Exercise directions »
Your answer should be the lines below from the one with "boku czy to dużo czy mało. nie w tym rzecz." to the one with "Glándula tiroides", both included, given again exactly and with nothing added.
==== Entries provided
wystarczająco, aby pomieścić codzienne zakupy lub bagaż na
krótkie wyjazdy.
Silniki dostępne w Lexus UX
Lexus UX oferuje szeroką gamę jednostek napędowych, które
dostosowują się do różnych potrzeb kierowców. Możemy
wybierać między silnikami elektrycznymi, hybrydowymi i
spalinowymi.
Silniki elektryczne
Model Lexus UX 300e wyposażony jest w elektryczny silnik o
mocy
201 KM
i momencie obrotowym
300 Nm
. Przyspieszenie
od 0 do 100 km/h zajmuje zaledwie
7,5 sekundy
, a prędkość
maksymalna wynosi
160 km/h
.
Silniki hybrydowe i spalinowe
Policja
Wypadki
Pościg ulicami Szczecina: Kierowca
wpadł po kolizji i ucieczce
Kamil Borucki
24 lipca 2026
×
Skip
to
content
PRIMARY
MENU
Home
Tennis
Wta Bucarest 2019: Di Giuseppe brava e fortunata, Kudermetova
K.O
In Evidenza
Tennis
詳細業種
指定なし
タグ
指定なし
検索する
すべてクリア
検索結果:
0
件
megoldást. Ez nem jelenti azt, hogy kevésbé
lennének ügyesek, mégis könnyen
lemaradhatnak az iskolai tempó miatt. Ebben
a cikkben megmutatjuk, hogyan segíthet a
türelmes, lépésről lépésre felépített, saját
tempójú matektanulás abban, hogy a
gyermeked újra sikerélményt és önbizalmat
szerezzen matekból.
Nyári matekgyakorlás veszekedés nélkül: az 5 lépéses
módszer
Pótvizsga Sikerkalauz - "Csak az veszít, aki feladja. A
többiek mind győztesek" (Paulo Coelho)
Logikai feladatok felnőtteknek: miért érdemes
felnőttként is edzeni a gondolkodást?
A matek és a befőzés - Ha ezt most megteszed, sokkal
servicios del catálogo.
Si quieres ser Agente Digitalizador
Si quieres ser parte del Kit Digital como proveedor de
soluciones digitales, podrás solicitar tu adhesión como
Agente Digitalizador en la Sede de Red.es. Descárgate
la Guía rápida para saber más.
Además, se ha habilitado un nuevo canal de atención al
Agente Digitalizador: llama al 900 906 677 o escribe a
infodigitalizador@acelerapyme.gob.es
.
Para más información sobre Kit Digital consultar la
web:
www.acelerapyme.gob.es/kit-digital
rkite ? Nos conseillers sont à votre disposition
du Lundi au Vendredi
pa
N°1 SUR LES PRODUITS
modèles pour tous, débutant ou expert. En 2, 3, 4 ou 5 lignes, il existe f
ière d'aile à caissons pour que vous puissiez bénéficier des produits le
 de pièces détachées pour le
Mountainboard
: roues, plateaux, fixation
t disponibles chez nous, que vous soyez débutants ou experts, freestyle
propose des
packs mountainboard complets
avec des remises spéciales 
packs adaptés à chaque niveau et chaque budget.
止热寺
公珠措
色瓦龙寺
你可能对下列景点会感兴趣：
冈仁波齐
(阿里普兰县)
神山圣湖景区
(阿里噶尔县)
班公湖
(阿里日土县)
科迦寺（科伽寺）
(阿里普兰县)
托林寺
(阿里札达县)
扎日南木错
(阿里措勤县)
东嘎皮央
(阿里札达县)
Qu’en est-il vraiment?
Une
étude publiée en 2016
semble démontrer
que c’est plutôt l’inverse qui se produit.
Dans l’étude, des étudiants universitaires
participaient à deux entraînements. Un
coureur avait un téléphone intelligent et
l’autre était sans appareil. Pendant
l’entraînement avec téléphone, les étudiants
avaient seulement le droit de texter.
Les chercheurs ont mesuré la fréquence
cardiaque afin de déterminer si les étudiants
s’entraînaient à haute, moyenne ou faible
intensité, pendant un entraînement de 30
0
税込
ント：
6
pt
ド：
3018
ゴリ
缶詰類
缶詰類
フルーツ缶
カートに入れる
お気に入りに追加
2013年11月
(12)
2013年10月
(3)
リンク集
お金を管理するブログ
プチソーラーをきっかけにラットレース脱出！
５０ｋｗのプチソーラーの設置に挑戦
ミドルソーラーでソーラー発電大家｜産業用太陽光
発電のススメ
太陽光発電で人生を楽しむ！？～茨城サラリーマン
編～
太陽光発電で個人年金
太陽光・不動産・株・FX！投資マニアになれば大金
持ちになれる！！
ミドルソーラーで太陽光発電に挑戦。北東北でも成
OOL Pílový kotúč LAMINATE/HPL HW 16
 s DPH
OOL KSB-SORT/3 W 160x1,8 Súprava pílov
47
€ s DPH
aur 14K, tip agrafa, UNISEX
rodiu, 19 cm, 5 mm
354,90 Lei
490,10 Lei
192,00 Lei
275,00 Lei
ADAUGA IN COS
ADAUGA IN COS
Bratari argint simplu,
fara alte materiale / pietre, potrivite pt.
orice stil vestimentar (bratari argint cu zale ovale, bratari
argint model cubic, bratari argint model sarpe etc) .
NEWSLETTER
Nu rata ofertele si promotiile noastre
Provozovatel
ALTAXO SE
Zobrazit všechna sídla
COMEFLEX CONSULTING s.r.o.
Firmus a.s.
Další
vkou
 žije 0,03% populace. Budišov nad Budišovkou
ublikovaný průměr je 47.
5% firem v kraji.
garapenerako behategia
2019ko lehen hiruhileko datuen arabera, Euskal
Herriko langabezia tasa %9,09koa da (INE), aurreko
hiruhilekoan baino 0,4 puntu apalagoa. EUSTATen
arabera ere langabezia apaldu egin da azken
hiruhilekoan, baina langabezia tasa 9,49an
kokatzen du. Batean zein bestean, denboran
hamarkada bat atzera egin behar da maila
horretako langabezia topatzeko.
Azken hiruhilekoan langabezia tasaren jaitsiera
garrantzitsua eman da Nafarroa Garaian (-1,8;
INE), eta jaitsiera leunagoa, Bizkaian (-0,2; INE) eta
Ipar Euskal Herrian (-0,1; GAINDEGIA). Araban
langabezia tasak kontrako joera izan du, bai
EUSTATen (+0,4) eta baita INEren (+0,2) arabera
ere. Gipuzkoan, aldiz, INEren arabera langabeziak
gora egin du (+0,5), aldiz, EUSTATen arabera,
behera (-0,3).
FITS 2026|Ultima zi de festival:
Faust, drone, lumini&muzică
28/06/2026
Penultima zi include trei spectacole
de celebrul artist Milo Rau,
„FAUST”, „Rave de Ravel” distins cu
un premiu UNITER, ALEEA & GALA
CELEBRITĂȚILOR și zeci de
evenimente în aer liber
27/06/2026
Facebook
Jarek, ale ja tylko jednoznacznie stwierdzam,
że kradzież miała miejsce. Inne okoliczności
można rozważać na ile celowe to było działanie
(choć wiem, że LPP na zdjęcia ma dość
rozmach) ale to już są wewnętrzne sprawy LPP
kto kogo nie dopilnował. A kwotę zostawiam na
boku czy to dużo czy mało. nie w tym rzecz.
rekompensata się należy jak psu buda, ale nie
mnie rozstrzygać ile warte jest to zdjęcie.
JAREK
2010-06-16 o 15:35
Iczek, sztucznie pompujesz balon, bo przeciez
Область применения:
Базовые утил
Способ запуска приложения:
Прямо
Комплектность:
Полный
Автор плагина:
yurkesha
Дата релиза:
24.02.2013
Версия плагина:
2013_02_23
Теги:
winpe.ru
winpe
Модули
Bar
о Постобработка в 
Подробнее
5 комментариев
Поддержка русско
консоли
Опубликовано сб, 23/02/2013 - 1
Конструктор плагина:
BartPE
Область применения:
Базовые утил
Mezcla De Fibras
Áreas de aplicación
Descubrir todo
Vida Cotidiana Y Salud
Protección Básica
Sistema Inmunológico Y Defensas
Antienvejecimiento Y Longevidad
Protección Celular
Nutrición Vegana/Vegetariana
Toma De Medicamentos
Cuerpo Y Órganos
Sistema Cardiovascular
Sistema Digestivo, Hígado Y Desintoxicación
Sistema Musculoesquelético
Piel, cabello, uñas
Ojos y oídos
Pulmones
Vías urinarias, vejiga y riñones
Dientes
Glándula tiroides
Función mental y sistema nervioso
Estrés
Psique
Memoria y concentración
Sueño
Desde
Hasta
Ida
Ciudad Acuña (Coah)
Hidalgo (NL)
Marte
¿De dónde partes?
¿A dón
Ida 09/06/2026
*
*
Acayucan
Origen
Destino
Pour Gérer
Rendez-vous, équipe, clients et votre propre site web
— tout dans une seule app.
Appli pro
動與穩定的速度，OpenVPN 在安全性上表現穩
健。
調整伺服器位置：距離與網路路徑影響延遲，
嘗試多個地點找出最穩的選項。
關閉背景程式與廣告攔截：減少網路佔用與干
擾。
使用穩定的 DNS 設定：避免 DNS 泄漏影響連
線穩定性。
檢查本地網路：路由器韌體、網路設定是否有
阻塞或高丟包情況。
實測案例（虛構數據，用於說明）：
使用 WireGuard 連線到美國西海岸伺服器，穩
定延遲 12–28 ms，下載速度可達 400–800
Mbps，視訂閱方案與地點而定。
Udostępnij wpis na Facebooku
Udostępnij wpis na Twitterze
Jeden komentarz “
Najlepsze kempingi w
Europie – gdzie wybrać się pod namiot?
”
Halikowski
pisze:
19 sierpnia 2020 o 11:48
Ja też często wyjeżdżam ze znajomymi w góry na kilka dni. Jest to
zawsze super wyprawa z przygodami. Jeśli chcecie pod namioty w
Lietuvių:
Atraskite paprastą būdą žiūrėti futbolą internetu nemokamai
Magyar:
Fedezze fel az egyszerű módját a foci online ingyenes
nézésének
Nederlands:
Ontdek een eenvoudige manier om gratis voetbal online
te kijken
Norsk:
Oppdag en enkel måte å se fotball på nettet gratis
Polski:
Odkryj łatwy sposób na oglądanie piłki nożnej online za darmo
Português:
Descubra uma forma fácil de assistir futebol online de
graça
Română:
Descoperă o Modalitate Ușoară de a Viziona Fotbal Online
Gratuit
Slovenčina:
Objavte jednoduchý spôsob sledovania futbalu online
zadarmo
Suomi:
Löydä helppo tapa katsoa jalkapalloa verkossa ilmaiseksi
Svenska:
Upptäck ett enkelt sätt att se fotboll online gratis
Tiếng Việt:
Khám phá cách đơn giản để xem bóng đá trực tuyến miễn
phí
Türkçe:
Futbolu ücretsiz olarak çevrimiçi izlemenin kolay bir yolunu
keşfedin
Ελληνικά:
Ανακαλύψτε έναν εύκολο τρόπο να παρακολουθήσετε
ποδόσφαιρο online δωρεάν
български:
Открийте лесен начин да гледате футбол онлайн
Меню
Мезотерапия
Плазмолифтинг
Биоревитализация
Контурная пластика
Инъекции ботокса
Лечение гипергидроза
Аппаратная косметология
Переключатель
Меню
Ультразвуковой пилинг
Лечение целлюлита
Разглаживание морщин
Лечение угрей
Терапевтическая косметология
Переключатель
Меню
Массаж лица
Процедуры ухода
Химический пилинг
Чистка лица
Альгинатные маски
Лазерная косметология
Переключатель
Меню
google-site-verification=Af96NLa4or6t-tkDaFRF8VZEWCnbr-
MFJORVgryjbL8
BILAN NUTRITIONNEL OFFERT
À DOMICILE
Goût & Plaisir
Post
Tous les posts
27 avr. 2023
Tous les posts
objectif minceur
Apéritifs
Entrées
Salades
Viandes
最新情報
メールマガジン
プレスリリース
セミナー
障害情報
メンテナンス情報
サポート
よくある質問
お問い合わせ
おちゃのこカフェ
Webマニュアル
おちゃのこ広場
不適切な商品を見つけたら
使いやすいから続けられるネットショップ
========
Exercise result »
boku czy to dużo czy mało. nie w tym rzecz.
rekompensata się należy jak psu buda, ale nie
mnie rozstrzygać ile warte jest to zdjęcie.
JAREK
2010-06-16 o 15:35
Iczek, sztucznie pompujesz balon, bo przeciez
Область применения:
Базовые утил
Способ запуска приложения:
Прямо
Комплектность:
Полный
Автор плагина:
yurkesha
Дата релиза:
24.02.2013
Версия плагина:
2013_02_23
Теги:
winpe.ru
winpe
Модули
Bar
о Постобработка в 
Подробнее
5 комментариев
Поддержка русско
консоли
Опубликовано сб, 23/02/2013 - 1
Конструктор плагина:
BartPE
Область применения:
Базовые утил
Mezcla De Fibras
Áreas de aplicación
Descubrir todo
Vida Cotidiana Y Salud
Protección Básica
Sistema Inmunológico Y Defensas
Antienvejecimiento Y Longevidad
Protección Celular
Nutrición Vegana/Vegetariana
Toma De Medicamentos
Cuerpo Y Órganos
Sistema Cardiovascular
Sistema Digestivo, Hígado Y Desintoxicación
Sistema Musculoesquelético
Piel, cabello, uñas
Ojos y oídos
Pulmones
Vías urinarias, vejiga y riñones
Dientes
Glándula tiroides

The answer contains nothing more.